Duncan Grisby dgrisby@uk.research.att.com
Tue, 12 Dec 2000 10:42:38 +0000


On Monday 11 December, "Martin v. Loewis" wrote:

> It provides a wrapper by means of the CORBA.wstr function, although
> I'd expect applications to rely on the fact that the output of
> CORBA.wstr really is a Unicode object. Once there is implementation
> experience with the Python Unicode type in the IDL mapping, it might
> be reasonable to formally codify that wstring *is* the Unicode type.

I agree that the mapping should be updated to require the Unicode type
for wstring.

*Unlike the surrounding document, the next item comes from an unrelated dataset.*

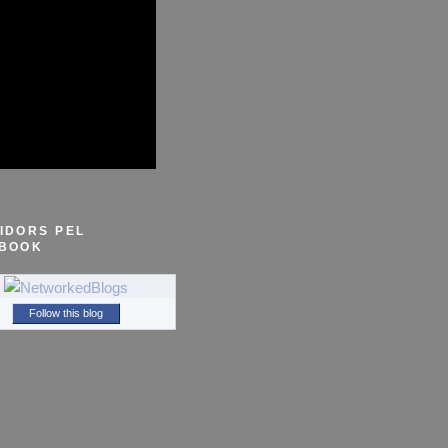
IDORS PEL
BOOK
Follow this blog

As far as I know, none of the Python ORBs support wstring
yet, so it won't break anything.

> > Strings can, however, be in any supported code set, not just ISO
> > 8859-1. That includes UTF-8, so the whole of the Unicode space (and
> > more) can be supported.
> 
> How does the application express which encoding a string is in?

With an omniORB specific function omniORB.nativeCharCodeSet. The
function can only be called once, before the ORB is initialised. The
ORB has to know the native code set so it can put it in the profiles
of IORs it exports. The default is, of course, ISO 8859-1. The only
other thing I expect people to use if UTF-8, since that can cover most
things, and is important for Java interoperability. Once a code set
has been chosen, all strings are assumed to use that code set.

Cheers,

Duncan.

-- 
 -- Duncan Grisby  \  Research Engineer  --
  -- AT&T Laboratories Cambridge          --
   -- http://www.uk.research.att.com/~dpg1 --